> QUOTED PASSAGE:
Recovering hydrocarbons from subterranean zones typically involves drilling wellbores.
Wellbores are made using surface-located drilling equipment which drives a drill string that eventually extends from the surface equipment to the formation or subterranean zone of interest. The drill string can extend thousands of feet or meters below the surface. The terminal end of the drill string includes a drill bit for drilling (or extending) the wellbore. Drilling fluid, usually in the form of a drilling “mud”, is typically pumped through the drill string. The drilling fluid cools and lubricates the drill bit and also carries cuttings back to the surface. Drilling fluid may also be used to help control bottom hole pressure to inhibit hydrocarbon influx from the formation into the wellbore and potential blow out at surface.
Bottom hole assembly (BHA) is the name given to the equipment at the terminal end of a drill string. In addition to a drill bit, a BHA may comprise elements such as: apparatus for steering the direction of the drilling (e.g. a steerable downhole mud motor or rotary steerable system); sensors for measuring properties of the surrounding geological formations (e.g. sensors for use in well logging); sensors for measuring downhole conditions as drilling progresses; one or more systems for telemetry of data to the surface; stabilizers; heavy weight drill collars; pulsers; and the like. The BHA is typically advanced into the wellbore by a string of metallic tubulars (drill pipe).
Modern drilling systems may include any of a wide range of mechanical/electronic systems in the BHA or at other downhole locations. Such electronics systems may be packaged as part of a downhole probe. A downhole probe may comprise any active mechanical, electronic, and/or electromechanical system that operates downhole. A probe may provide any of a wide range of functions including, without limitation: data acquisition; measuring properties of the surrounding geological formations (e.g. well logging); measuring downhole conditions as drilling progresses; controlling downhole equipment; monitoring status of downhole equipment; directional drilling applications; measuring while drilling (MWD) applications; logging while drilling (LWD) applications; measuring properties of downhole fluids; and the like. A probe may comprise one or more systems for: telemetry of data to the surface; collecting data by way of sensors (e.g. sensors for use in well logging) that may include one or more of vibration sensors, magnetometers, inclinometers, accelerometers, nuclear particle detectors, electromagnetic detectors, acoustic detectors, and others; acquiring images; measuring fluid flow; determining directions; emitting signals, particles or fields for detection by other devices; interfacing to other downhole equipment; sampling downhole fluids; etc.
A downhole probe may communicate a wide range of information to the surface by telemetry. Telemetry information can be invaluable for efficient drilling operations. For example, telemetry information may be used by a drill rig crew to make decisions about controlling and steering the drill bit to optimize the drilling speed and trajectory based on numerous factors, including legal boundaries, locations of existing wells, formation properties, hydrocarbon size and location, etc. A crew may make intentional deviations from the planned path as necessary based on information gathered from downhole sensors and transmitted to the surface by telemetry during the drilling process. The ability to obtain and transmit reliable data from downhole locations allows for relatively more economical and more efficient drilling operations.

> WHAT THIS EXERCISE ASKS:
A. In the passage on wellbore drilling, what is the equipment at the terminal end of a drill string called?
B. Echo the stretch of the passage on wellbore drilling from "A downhole probe may communicate" through "more efficient drilling operations.".

> ITEMS:
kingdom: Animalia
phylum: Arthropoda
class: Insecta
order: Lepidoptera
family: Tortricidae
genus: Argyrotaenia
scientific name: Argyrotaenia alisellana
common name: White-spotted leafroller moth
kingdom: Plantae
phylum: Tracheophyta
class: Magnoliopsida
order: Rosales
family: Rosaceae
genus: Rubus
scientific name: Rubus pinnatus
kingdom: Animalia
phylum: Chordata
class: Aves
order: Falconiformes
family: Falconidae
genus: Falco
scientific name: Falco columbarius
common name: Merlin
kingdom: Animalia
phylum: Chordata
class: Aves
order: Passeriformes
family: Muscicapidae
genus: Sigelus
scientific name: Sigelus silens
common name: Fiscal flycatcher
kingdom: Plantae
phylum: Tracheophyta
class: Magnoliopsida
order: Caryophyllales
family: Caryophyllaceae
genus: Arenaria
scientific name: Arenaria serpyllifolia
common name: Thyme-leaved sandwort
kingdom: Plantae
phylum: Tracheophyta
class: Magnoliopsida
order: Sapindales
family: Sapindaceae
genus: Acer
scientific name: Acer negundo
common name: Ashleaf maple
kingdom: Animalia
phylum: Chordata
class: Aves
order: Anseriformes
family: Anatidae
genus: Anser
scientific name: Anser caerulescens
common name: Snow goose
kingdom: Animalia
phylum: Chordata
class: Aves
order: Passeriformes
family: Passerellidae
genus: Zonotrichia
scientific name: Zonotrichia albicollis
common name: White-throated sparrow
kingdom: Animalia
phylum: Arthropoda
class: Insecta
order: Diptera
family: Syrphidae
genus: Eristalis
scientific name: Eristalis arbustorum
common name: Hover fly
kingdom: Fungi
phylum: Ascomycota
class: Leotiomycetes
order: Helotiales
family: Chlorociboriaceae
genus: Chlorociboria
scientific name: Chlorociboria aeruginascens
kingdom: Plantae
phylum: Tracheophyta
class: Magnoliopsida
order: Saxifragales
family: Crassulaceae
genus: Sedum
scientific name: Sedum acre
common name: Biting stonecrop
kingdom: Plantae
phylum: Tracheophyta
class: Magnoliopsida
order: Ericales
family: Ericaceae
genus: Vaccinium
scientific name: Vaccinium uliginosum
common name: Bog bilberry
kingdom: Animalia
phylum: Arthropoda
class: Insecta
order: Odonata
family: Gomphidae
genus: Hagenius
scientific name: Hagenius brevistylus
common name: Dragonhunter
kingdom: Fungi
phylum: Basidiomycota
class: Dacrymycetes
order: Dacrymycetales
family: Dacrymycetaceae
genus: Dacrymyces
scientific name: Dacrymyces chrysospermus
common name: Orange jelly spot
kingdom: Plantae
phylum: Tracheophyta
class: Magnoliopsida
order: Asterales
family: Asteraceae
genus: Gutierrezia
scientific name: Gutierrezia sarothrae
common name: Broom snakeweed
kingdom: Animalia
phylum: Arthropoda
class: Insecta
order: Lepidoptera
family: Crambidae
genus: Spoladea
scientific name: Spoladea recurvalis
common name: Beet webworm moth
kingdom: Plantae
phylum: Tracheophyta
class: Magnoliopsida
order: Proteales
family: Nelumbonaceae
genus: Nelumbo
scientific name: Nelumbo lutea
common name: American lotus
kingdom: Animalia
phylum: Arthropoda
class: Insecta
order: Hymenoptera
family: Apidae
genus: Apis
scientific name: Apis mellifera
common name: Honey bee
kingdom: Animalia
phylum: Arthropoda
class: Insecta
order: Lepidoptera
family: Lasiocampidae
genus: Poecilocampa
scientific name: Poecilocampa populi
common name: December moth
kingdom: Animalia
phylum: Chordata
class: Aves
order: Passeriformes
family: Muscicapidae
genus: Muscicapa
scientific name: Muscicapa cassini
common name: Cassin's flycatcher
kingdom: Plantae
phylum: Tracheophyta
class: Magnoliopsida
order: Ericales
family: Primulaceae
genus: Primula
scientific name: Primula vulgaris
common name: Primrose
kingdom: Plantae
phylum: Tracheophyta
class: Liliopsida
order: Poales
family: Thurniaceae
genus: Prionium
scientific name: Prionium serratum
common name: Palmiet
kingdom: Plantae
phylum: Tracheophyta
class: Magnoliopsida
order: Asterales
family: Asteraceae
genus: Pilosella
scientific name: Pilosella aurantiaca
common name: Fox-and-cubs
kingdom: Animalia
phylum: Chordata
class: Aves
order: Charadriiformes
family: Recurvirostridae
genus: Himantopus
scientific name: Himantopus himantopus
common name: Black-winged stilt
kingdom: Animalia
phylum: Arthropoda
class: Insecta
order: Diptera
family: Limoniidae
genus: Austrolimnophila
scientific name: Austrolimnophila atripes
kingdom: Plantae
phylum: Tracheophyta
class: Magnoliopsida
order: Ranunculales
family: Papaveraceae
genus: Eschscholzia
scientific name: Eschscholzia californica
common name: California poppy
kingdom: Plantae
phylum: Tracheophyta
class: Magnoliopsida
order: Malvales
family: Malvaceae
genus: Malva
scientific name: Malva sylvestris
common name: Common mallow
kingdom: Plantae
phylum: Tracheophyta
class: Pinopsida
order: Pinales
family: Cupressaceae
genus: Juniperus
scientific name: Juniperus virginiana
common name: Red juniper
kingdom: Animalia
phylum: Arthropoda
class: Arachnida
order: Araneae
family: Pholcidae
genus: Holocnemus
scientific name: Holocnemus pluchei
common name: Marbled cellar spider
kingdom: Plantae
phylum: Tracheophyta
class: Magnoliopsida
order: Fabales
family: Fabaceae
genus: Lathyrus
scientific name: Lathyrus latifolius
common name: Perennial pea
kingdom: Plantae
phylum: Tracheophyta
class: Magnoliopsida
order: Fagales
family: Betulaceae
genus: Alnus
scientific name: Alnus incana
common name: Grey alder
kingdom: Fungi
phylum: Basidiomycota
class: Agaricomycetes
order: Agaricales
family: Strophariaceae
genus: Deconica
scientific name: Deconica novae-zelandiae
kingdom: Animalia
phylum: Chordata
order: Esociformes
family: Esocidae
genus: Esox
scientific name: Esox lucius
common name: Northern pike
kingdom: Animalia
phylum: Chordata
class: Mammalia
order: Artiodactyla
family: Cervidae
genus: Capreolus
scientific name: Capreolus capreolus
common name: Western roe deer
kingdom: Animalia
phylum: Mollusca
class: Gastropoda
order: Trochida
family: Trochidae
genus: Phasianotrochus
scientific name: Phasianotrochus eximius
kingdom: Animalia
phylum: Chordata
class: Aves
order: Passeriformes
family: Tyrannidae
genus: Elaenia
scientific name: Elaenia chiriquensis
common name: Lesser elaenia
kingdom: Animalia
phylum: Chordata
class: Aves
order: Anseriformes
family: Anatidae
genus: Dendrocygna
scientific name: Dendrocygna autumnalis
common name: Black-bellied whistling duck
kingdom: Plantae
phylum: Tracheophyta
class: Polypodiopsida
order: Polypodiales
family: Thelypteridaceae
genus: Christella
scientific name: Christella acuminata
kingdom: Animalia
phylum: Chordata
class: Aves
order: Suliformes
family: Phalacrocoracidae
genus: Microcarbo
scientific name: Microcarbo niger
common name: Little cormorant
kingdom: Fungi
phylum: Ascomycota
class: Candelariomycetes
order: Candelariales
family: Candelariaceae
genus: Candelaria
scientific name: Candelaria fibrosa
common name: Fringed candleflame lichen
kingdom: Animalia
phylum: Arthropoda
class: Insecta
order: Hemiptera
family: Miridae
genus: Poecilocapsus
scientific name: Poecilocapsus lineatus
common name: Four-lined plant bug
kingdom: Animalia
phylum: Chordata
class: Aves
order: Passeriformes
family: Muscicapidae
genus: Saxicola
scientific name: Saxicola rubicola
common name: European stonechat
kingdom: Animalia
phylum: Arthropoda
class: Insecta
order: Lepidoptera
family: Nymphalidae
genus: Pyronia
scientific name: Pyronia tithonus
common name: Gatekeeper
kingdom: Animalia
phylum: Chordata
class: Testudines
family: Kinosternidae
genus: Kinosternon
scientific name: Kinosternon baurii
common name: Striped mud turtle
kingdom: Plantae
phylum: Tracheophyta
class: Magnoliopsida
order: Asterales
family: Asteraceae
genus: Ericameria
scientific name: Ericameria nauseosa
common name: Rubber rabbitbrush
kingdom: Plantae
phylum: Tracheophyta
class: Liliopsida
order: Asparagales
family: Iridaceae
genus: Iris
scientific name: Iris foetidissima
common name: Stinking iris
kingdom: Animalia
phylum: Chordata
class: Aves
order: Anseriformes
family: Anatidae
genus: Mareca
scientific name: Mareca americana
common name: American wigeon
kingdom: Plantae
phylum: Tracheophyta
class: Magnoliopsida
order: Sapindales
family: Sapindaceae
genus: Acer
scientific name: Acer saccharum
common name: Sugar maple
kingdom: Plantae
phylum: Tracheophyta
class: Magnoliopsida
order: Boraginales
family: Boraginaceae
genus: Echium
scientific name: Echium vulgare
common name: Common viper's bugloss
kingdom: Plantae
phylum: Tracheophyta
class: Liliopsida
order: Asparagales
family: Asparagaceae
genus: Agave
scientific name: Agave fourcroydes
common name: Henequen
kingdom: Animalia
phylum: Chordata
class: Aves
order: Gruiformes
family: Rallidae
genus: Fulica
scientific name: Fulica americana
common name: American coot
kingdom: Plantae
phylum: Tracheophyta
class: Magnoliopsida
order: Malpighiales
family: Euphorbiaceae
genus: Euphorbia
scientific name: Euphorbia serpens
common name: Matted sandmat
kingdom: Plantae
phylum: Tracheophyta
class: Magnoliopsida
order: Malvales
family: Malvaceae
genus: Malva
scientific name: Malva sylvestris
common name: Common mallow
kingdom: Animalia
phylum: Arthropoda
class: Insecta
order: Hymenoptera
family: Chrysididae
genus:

> SOLUTIONS:
A. Bottom hole assembly (BHA)

B.
A downhole probe may communicate a wide range of information to the surface by telemetry. Telemetry information can be invaluable for efficient drilling operations. For example, telemetry information may be used by a drill rig crew to make decisions about controlling and steering the drill bit to optimize the drilling speed and trajectory based on numerous factors, including legal boundaries, locations of existing wells, formation properties, hydrocarbon size and location, etc. A crew may make intentional deviations from the planned path as necessary based on information gathered from downhole sensors and transmitted to the surface by telemetry during the drilling process. The ability to obtain and transmit reliable data from downhole locations allows for relatively more economical and more efficient drilling operations.